About this task:
Using the line that contains "Tân Binh CCT-205" as the first line and the last line of the data as the final one, give every line in that range again exactly.
━━ Records shown ━━
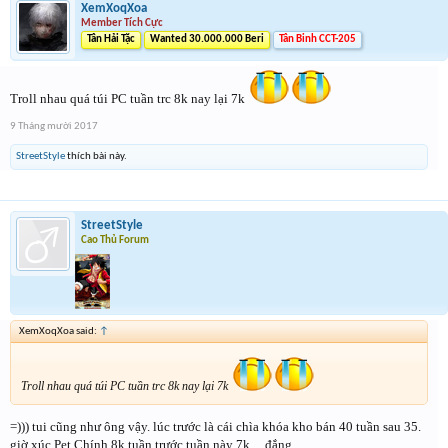
XemXoqXoa
Member Tích Cực
Tân Hải Tặc
Wanted 30.000.000 Beri
Tân Binh CCT-205
Troll nhau quá túi PC tuần trc 8k nay lại 7k
9 Tháng mười 2017
StreetStyle
thích bài này.
StreetStyle
Cao Thủ Forum
XemXoqXoa said:
↑
Troll nhau quá túi PC tuần trc 8k nay lại 7k
=))) tui cũng như ông vậy. lúc trước là cái chìa khóa kho bán 40 tuần sau 35.
giờ xúc Pet Chính 8k tuần trước tuần này 7k.... đắng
━━━
Response area:
Tân Binh CCT-205
Troll nhau quá túi PC tuần trc 8k nay lại 7k
9 Tháng mười 2017
StreetStyle
thích bài này.
StreetStyle
Cao Thủ Forum
XemXoqXoa said:
↑
Troll nhau quá túi PC tuần trc 8k nay lại 7k
=))) tui cũng như ông vậy. lúc trước là cái chìa khóa kho bán 40 tuần sau 35.
giờ xúc Pet Chính 8k tuần trước tuần này 7k.... đắng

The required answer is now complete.